CSRF Protection — No Tokens?
Modern browsers send Sec-Fetch-Site metadata that lets servers reject cross-site requests as CSRF protection. Microdot implements this with an Origin fallback and a configurable subdomain policy.
I paused a token-heavy CSRF build after finding a browser header that can do the job. One header turned a tedious feature into a simple security shortcut.
Modern browsers send Sec-Fetch-Site metadata that lets servers reject cross-site requests as CSRF protection. Microdot implements this with an Origin fallback and a configurable subdomain policy.
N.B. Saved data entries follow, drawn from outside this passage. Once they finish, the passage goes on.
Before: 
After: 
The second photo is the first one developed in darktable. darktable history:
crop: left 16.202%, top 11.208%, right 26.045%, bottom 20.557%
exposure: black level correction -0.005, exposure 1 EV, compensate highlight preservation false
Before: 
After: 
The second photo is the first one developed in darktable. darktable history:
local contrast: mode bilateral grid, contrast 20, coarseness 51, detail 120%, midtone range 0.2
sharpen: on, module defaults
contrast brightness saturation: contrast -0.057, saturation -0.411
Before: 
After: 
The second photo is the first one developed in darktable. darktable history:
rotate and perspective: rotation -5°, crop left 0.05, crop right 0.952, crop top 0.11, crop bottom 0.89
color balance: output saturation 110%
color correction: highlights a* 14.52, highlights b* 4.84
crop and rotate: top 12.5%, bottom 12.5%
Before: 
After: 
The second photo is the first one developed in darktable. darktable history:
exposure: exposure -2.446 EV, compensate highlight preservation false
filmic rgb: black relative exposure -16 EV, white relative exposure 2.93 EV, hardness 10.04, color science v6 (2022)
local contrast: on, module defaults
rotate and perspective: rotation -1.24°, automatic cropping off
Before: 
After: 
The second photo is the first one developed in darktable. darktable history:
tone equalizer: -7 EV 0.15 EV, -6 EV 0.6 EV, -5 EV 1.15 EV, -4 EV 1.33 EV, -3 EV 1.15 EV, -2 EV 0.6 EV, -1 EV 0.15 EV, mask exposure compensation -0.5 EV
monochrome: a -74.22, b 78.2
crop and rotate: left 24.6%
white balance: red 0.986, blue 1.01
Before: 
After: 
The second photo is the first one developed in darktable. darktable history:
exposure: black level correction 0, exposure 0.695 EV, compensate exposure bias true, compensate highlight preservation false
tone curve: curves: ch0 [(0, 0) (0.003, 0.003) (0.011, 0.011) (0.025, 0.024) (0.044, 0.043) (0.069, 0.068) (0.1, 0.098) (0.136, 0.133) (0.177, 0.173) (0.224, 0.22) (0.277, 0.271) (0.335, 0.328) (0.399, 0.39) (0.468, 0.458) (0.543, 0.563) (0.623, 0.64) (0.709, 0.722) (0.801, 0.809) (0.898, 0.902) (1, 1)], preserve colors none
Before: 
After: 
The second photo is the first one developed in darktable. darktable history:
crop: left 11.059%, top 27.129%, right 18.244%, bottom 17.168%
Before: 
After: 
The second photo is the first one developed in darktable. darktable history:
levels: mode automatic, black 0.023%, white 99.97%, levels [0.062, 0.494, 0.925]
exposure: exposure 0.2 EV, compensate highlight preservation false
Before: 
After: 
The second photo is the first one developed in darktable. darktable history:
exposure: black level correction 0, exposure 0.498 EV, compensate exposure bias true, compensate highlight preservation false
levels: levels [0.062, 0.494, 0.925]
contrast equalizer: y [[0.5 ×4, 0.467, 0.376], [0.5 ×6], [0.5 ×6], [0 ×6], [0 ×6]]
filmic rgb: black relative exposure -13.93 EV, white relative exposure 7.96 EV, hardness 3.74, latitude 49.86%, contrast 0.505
Source: miguelgrinberg.com — Source link
Highlights
| Metric | Value | Notes |
|---|---|---|
| Fetch-metadata method | Uses the Sec-Fetch-Site header to detect and block cross-site requests | |
| Browser support note | Mozilla: browsers released since March 2023 include Sec-Fetch-Site | |
| Header values | same-origin, same-site, cross-site, none | Sec-Fetch-Site cannot be set via JavaScript |
| Microdot default behavior | Added allow_subdomains argument; default False (blocks same-site/subdomain requests) | |
| Fallback for older browsers | Use the Origin header when Sec-Fetch-Site is not present | Origin includes scheme; comparing Origin vs Host is non-trivial |
| OWASP status update | OWASP CSRF Cheat Sheet was updated to mention fetch-metadata | As of December 24th 2025 the Cheat Sheet lists Fetch Metadata as a complete alternative |
Key points
- Sec-Fetch-Site is a browser-set header that indicates request context and cannot be forged by page JavaScript.
- Rejecting requests with Sec-Fetch-Site == cross-site provides a practical CSRF defense for browser clients.
- Some applications may also block same-site to prevent subdomain-origin attacks; Microdot defaults to blocking subdomains.
- Not all browsers implemented Sec-Fetch-Site at the same time (Safari added it in 2023), so an Origin-header fallback is recommended.
- Comparing Origin against Host is error-prone because Origin includes scheme and Host can be modified by proxies; explicit allowed origins simplify validation.
- Microdot re-used its CORS allowed-origins list to validate Origin as the fallback trust list.
- The OWASP CSRF Cheat Sheet discussion shifted the method from a defense-in-depth note toward being treated as an alternative to token-based approaches.
Timeline
- early November — Author started implementing token-based CSRF protection for Microdot and consulted the OWASP CSRF Cheat Sheet.
- early December — A Flask issue proposing 'modern' CSRF protection led to wider community discussion and an OWASP mention of fetch-metadata.
- December 24th 2025 — OWASP CSRF Cheat Sheet lists Fetch Metadata method as a complete alternative (article notes this update).
Why this matters
Using browser-provided fetch-metadata can simplify CSRF defenses, reduce implementation complexity, and avoid token bookkeeping — but it requires careful handling of subdomains and fallbacks for older browsers. Changes in standards and OWASP guidance affect compliance and deployment choices for web apps and frameworks.